Assigned task: Give the lines from the one with "Every image in" to the one with "0.092304, 0.961231, 0.388940]]" as a numbered list, skipping blank lines and leaving out the pictures.

Data for this exercise:
------

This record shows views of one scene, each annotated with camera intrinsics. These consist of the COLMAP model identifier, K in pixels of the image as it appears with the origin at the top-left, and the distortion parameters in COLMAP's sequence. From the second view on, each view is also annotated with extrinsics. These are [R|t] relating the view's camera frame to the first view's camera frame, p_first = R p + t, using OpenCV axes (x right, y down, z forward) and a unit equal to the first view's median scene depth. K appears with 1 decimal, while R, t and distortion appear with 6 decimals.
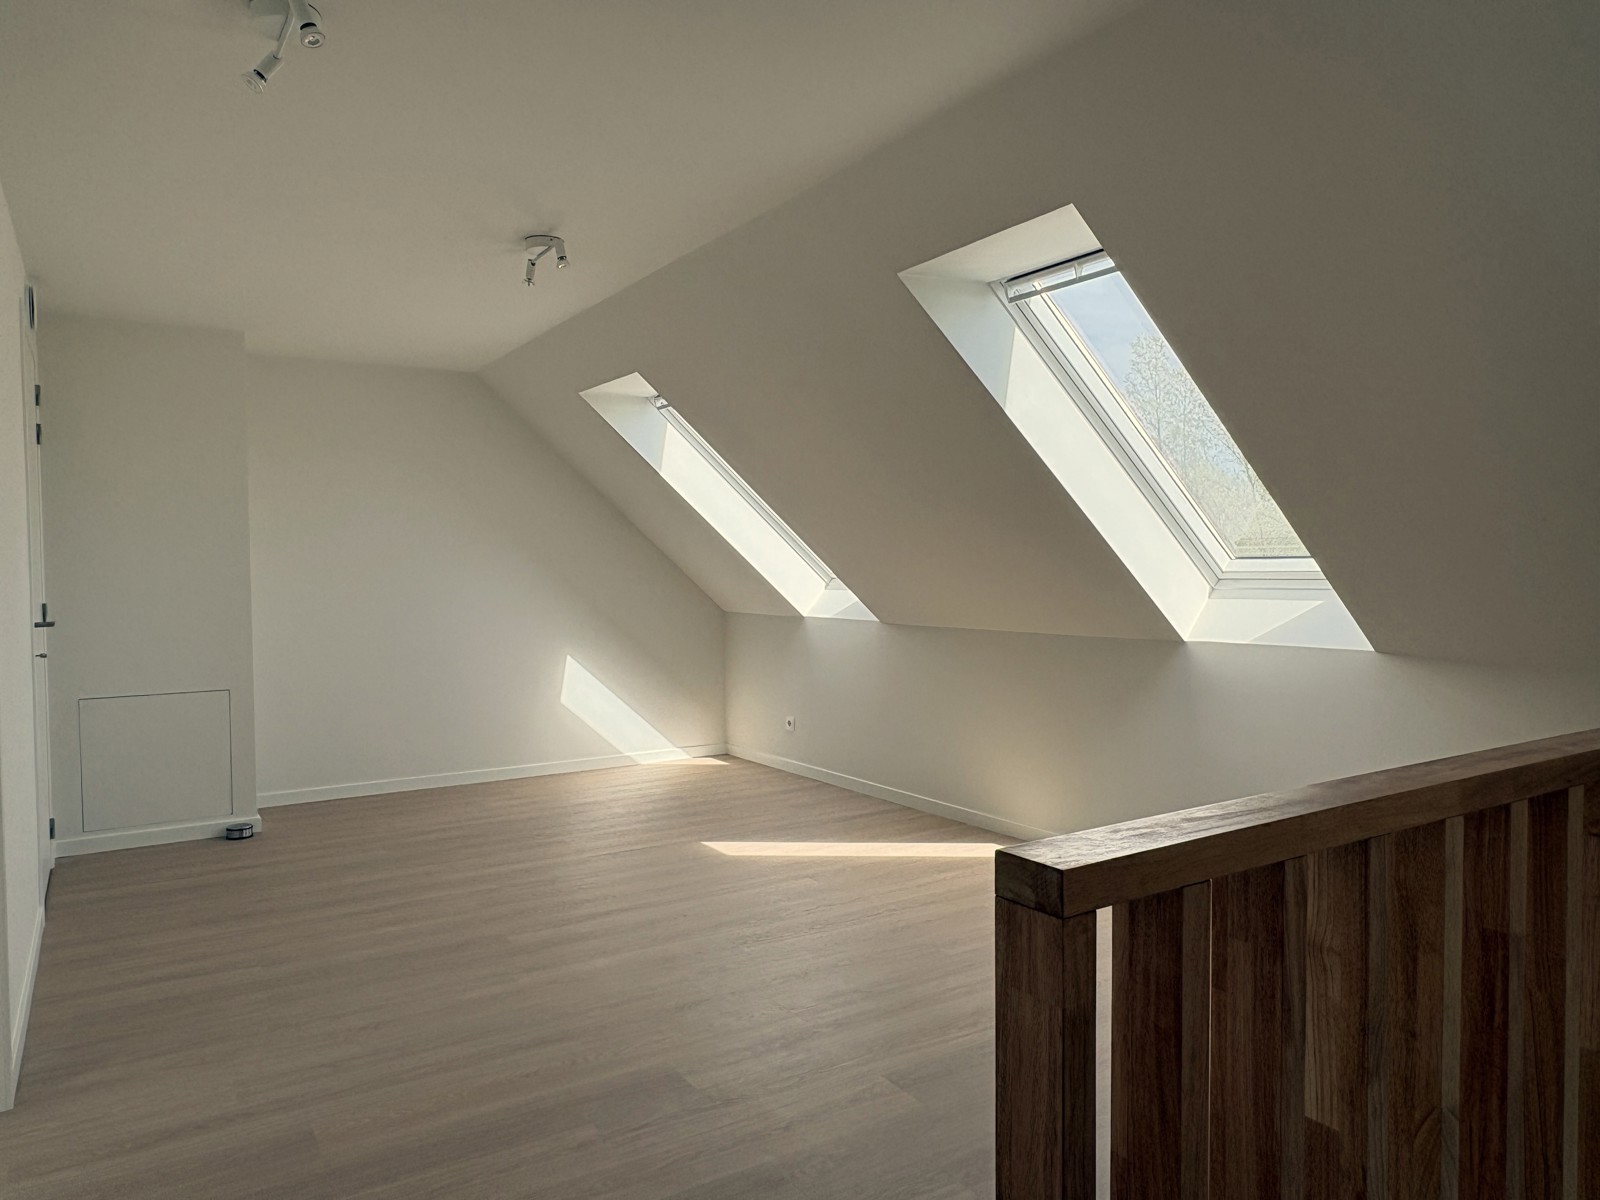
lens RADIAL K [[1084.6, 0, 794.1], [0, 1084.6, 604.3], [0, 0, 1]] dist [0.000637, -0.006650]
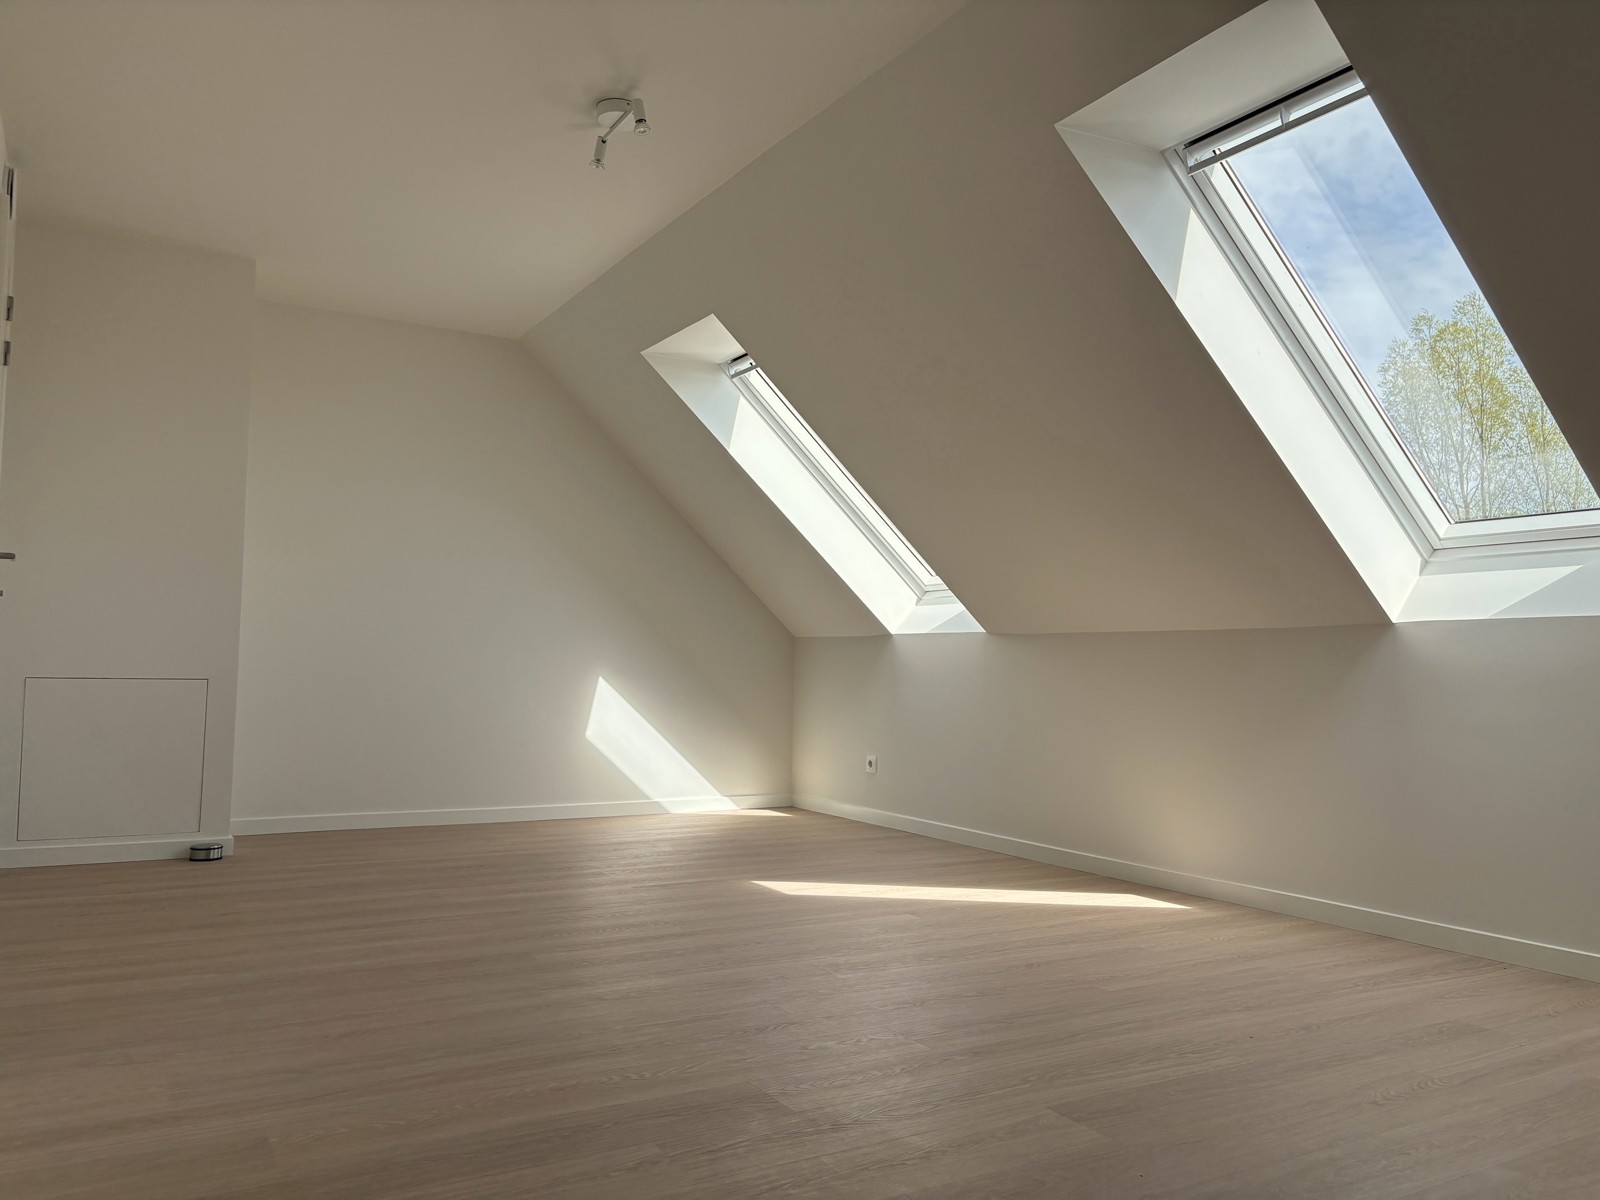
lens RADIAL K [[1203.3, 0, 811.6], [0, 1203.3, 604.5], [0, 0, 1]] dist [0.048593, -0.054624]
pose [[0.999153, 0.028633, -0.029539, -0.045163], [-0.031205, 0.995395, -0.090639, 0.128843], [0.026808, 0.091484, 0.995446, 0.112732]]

------

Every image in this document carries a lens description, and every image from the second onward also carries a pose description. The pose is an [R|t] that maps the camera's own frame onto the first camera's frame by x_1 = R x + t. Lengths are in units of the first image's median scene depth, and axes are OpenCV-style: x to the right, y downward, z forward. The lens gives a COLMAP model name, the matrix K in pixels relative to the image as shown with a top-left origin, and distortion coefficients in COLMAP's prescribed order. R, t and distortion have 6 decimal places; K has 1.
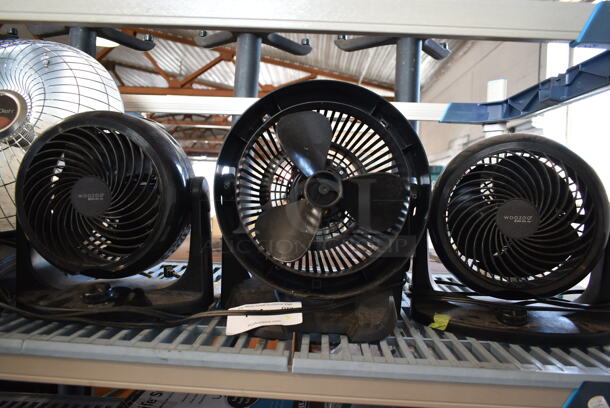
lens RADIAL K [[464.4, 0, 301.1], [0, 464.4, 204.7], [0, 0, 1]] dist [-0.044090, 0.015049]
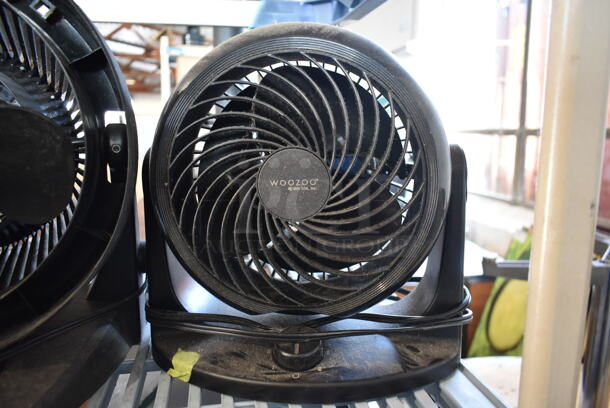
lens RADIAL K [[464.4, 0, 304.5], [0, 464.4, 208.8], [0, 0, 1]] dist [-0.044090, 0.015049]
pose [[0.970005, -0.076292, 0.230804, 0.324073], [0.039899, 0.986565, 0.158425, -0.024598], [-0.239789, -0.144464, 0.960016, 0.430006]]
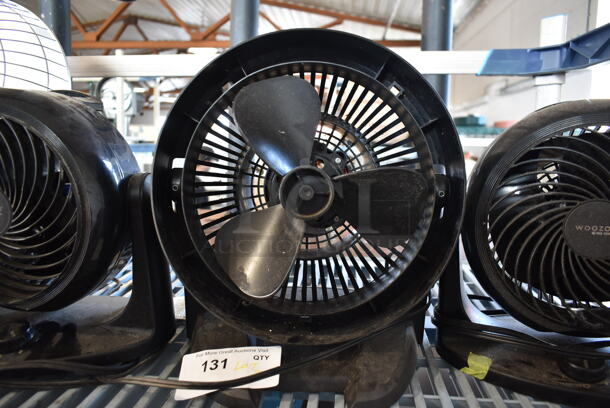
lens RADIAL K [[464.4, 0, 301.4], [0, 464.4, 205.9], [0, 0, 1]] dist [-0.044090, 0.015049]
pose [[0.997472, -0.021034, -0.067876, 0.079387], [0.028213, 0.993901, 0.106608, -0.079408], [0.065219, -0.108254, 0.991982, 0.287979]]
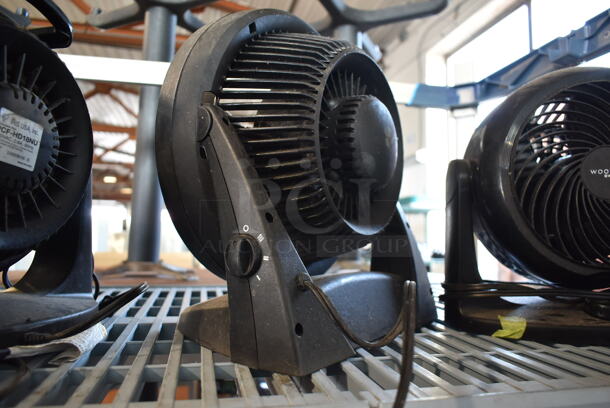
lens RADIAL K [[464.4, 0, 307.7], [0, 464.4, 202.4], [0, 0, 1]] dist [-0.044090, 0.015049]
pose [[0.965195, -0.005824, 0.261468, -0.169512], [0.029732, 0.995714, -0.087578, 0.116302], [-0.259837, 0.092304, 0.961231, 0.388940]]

------

Reply to the task:
1. Every image in this document carries a lens description, and every image from the second onward also carries a pose description. The pose is an [R|t] that maps the camera's own frame onto the first camera's frame by x_1 = R x + t. Lengths are in units of the first image's median scene depth, and axes are OpenCV-style: x to the right, y downward, z forward. The lens gives a COLMAP model name, the matrix K in pixels relative to the image as shown with a top-left origin, and distortion coefficients in COLMAP's prescribed order. R, t and distortion have 6 decimal places; K has 1.
2. lens RADIAL K [[464.4, 0, 301.1], [0, 464.4, 204.7], [0, 0, 1]] dist [-0.044090, 0.015049]
3. lens RADIAL K [[464.4, 0, 304.5], [0, 464.4, 208.8], [0, 0, 1]] dist [-0.044090, 0.015049]
4. pose [[0.970005, -0.076292, 0.230804, 0.324073], [0.039899, 0.986565, 0.158425, -0.024598], [-0.239789, -0.144464, 0.960016, 0.430006]]
5. lens RADIAL K [[464.4, 0, 301.4], [0, 464.4, 205.9], [0, 0, 1]] dist [-0.044090, 0.015049]
6. pose [[0.997472, -0.021034, -0.067876, 0.079387], [0.028213, 0.993901, 0.106608, -0.079408], [0.065219, -0.108254, 0.991982, 0.287979]]
7. lens RADIAL K [[464.4, 0, 307.7], [0, 464.4, 202.4], [0, 0, 1]] dist [-0.044090, 0.015049]
8. pose [[0.965195, -0.005824, 0.261468, -0.169512], [0.029732, 0.995714, -0.087578, 0.116302], [-0.259837, 0.092304, 0.961231, 0.388940]]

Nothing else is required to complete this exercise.